Drugi powód usprawiedliwiający obecność tego „Pożegnania” na blogu jest fakt, iż Janek sam był wyjątkowym smakoszem. Był też  znawcą whisky. Ale przede wszystkim był świetnym szefem. Najwspanialszym z jakim miałem przez całe swoje życie zawodowe do czynienia.
Podczas pogrzebu spadł na mnie obowiązek odczytania pożegnania, które przesłał z Paryża (sam nie mógł przyjechać) Ludwik Stomma.  Oto jego treść:
„Jaś Bijak, zdawałoby się, umiał zaczarować czas. Jego doba nie miała dwudziestu czterech, ale dowolną ilość godzin. Kiedy dzwoniłem z Paryża, że przyjeżdżam i wpadnę do redakcji w piątek o dwunastej, odpowiedzią było: – „Wspaniale, czekam”. Taką samą odpowiedź dostawali i inni. Jak nas wszystkich mieścił w swoim terminarzu – graniczyło to już z czarną magią. Ale zawsze był na miejscu i w terminie spotkania, skłonny do wysłuchania co akurat mamy mu do powiedzenia. Niestety żaden czarnoksiężnik w ostatecznym rozrachunku z czasem nie wygrał. Więc zabrał nam Cię czas i musimy się z tym pogodzić jakkolwiek by bolało.
Nikt z nas nie wie na pewno co jest po drugiej stronie, a nawet, czy ta druga strona istnieje. Co dane jest nam zmierzyć, to tylko ślady zostawione na naszej doczesnej ziemi. Te ślady po Nim zostaną. Będą to tropy życzliwości, przyjaźni, tolerancji i najgłębszego zrozumienia dziejowych powikłań.

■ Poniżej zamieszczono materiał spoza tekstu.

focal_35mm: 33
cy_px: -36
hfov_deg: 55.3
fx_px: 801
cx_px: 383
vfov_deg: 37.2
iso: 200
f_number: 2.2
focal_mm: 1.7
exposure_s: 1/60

Został Jan Bijak redaktorem naczelnym POLITYKI w momencie niezwykle trudnym. Jego poprzednik został właśnie szefem rządu, jego przyszły następca był w ostrej do tegoż rządu opozycji, a chwila dziejowa sprzyjała nienawiściom i czarno-białości.

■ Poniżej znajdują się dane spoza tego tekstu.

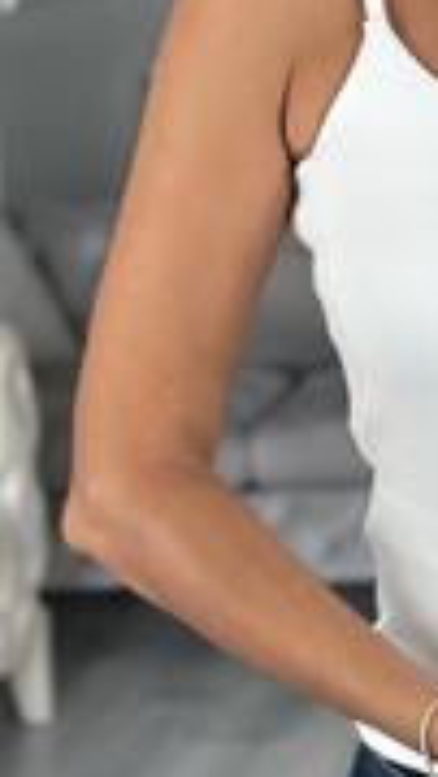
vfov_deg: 14.4
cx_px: 616
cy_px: 182
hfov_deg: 8.1
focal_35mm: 148
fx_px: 3049
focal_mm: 6.86
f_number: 1.78
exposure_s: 1/60
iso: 160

Jan Bijak umiał wysłuchać i jednych, i drugich. Tak przeprowadził „Politykę” przez sztormy i burze. Wszyscy ludzie tygodnika zdali sobie sprawę, że nie byli być może z tych samych brzegów, ale z Jasiem zawinęli do tego samego portu. Był przy tym odporny na wszelkie anty-izmy. Wolał widzieć w świecie piękno, nie tylko w obrazach, które chciałby kolekcjonować, i co mu się po części udało, gdyż brak pieniędzy nadrabiał estetycznym znawstwem, ale nawet we wspomnieniach z kopalni „Grodziec” – w której pracował przymusowo podczas wojny. Z tej pracy ponad siły i bliskości umierania zapamiętał tylko (czternastoletnie dziecko!) odruchy solidarności i lojalności. Było to dla niego oczywiste, bo sam był taki: pełen empatii i do bólu lojalny. Jakże można Go było nie kochać?
Jasiu Kochany,
Nie jest mi dane stanąć osobiście przed Twoją urną. Chciałbym nad nią tylko powiedzieć, że dałeś wszystkim tym, którzy mieli szczęście Cię spotkać ogromnie wiele. Nie tylko intelektualnie. Pozwoliłeś im uwierzyć, że istnieje na tym świecie bezinteresowność i przyjaźń. Żegnamy dzisiaj kogoś, kto wierzył w Polskę pogodzoną po prostu i spokojnie nawzajem życzliwą. Ja już w to nie wierzę, ale ty Jasiu tak – chciałeś do końca, by taka się stała.
Dziękuję Ci za to. Dodam jeszcze rzecz jedną, której świadom twojej skromności nie odważyłbym się za twojego życia powiedzieć. Basia opowiada naszym synom o Tobie – oni będą opowiadać wnukom. Czasem zdzwonię się z Marianem Turskim, Piotrem Adamczewskim, Tadeuszem Olszańskim, Krzysztofem Mroziewiczem, Jackiem Poprzeczko, Jagienką Wilczak, Wiesławem Uchańskim… ileż nazwisk mógłbym jeszcze wyliczać…. Będziemy wspominać i popłaczemy się pewnie, chociaż nie wypada.
O nie Jasiu, żaden czas nam Ciebie nie zabierze. Basia też Ci słoną łzę przesyła. Kochamy Cię.”
Do tych wzruszających słów dopisuję się i ja wraz drugą Basią.